Extracted data entries
┄┄┄┄┄┄┄┄┄┄┄┄┄┄┄┄┄┄┄┄
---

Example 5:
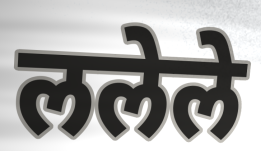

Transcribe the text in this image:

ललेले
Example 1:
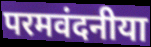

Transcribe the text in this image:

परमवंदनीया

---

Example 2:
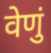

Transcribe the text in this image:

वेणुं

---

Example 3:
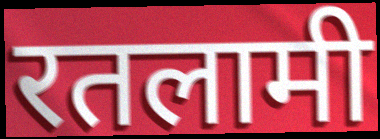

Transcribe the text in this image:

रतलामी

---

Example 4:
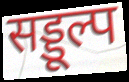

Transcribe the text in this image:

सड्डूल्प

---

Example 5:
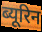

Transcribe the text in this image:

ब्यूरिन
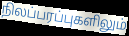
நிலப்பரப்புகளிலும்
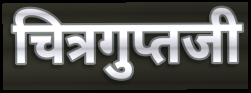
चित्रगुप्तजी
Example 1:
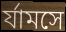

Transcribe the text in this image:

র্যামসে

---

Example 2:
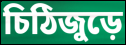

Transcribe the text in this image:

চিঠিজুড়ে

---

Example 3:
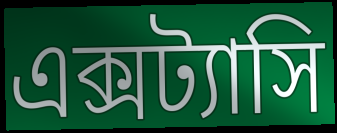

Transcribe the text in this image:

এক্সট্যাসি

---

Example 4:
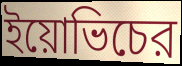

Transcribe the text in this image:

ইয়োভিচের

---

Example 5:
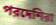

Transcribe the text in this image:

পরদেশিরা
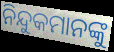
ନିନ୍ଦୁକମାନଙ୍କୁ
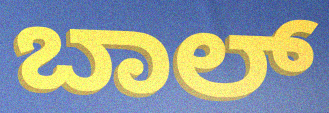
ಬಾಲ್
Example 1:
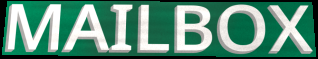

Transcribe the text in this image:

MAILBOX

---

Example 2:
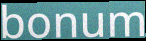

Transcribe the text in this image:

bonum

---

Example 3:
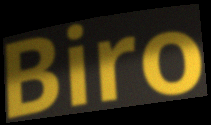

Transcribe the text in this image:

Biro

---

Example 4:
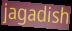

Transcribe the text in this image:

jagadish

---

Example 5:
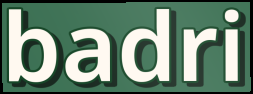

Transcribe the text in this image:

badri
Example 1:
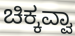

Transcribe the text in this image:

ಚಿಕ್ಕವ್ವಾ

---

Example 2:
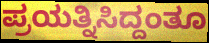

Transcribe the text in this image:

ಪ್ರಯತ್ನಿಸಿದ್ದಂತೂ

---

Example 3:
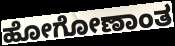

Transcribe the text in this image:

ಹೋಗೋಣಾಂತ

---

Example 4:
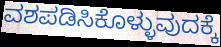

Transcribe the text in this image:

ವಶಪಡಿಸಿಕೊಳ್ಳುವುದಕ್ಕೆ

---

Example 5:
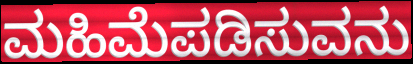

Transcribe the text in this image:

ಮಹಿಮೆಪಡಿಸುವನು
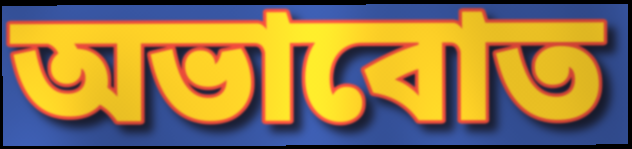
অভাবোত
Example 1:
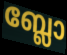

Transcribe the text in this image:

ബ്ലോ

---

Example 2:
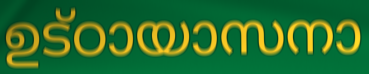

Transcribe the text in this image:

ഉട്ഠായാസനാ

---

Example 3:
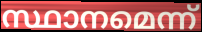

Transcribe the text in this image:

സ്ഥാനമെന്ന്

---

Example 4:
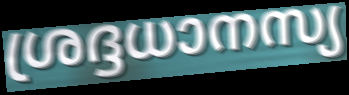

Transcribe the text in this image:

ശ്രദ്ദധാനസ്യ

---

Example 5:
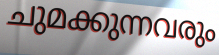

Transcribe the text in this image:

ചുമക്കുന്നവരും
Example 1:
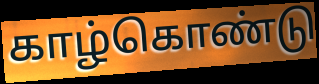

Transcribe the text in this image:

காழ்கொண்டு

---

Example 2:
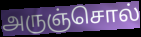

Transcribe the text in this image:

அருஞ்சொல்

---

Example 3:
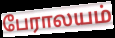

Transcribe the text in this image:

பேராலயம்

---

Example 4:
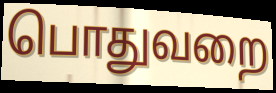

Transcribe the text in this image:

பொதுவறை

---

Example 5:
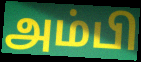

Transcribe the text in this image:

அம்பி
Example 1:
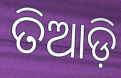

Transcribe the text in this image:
┄┄┄┄┄┄┄┄┄┄┄┄┄┄┄┄┄┄┄┄
[Requirements]: Can you rewrite all of the records above, replacing each "Transcribe" with "Write out" and keeping everything else the same? Leave the pictures out of your answer.

[Full output]:
---

Example 5:

Write out the text in this image:

ललेले
Example 1:

Write out the text in this image:

परमवंदनीया

---

Example 2:

Write out the text in this image:

वेणुं

---

Example 3:

Write out the text in this image:

रतलामी

---

Example 4:

Write out the text in this image:

सड्डूल्प

---

Example 5:

Write out the text in this image:

ब्यूरिन
நிலப்பரப்புகளிலும்
चित्रगुप्तजी
Example 1:

Write out the text in this image:

র্যামসে

---

Example 2:

Write out the text in this image:

চিঠিজুড়ে

---

Example 3:

Write out the text in this image:

এক্সট্যাসি

---

Example 4:

Write out the text in this image:

ইয়োভিচের

---

Example 5:

Write out the text in this image:

পরদেশিরা
ନିନ୍ଦୁକମାନଙ୍କୁ
ಬಾಲ್
Example 1:

Write out the text in this image:

MAILBOX

---

Example 2:

Write out the text in this image:

bonum

---

Example 3:

Write out the text in this image:

Biro

---

Example 4:

Write out the text in this image:

jagadish

---

Example 5:

Write out the text in this image:

badri
Example 1:

Write out the text in this image:

ಚಿಕ್ಕವ್ವಾ

---

Example 2:

Write out the text in this image:

ಪ್ರಯತ್ನಿಸಿದ್ದಂತೂ

---

Example 3:

Write out the text in this image:

ಹೋಗೋಣಾಂತ

---

Example 4:

Write out the text in this image:

ವಶಪಡಿಸಿಕೊಳ್ಳುವುದಕ್ಕೆ

---

Example 5:

Write out the text in this image:

ಮಹಿಮೆಪಡಿಸುವನು
অভাবোত
Example 1:

Write out the text in this image:

ബ്ലോ

---

Example 2:

Write out the text in this image:

ഉട്ഠായാസനാ

---

Example 3:

Write out the text in this image:

സ്ഥാനമെന്ന്

---

Example 4:

Write out the text in this image:

ശ്രദ്ദധാനസ്യ

---

Example 5:

Write out the text in this image:

ചുമക്കുന്നവരും
Example 1:

Write out the text in this image:

காழ்கொண்டு

---

Example 2:

Write out the text in this image:

அருஞ்சொல்

---

Example 3:

Write out the text in this image:

பேராலயம்

---

Example 4:

Write out the text in this image:

பொதுவறை

---

Example 5:

Write out the text in this image:

அம்பி
Example 1:

Write out the text in this image:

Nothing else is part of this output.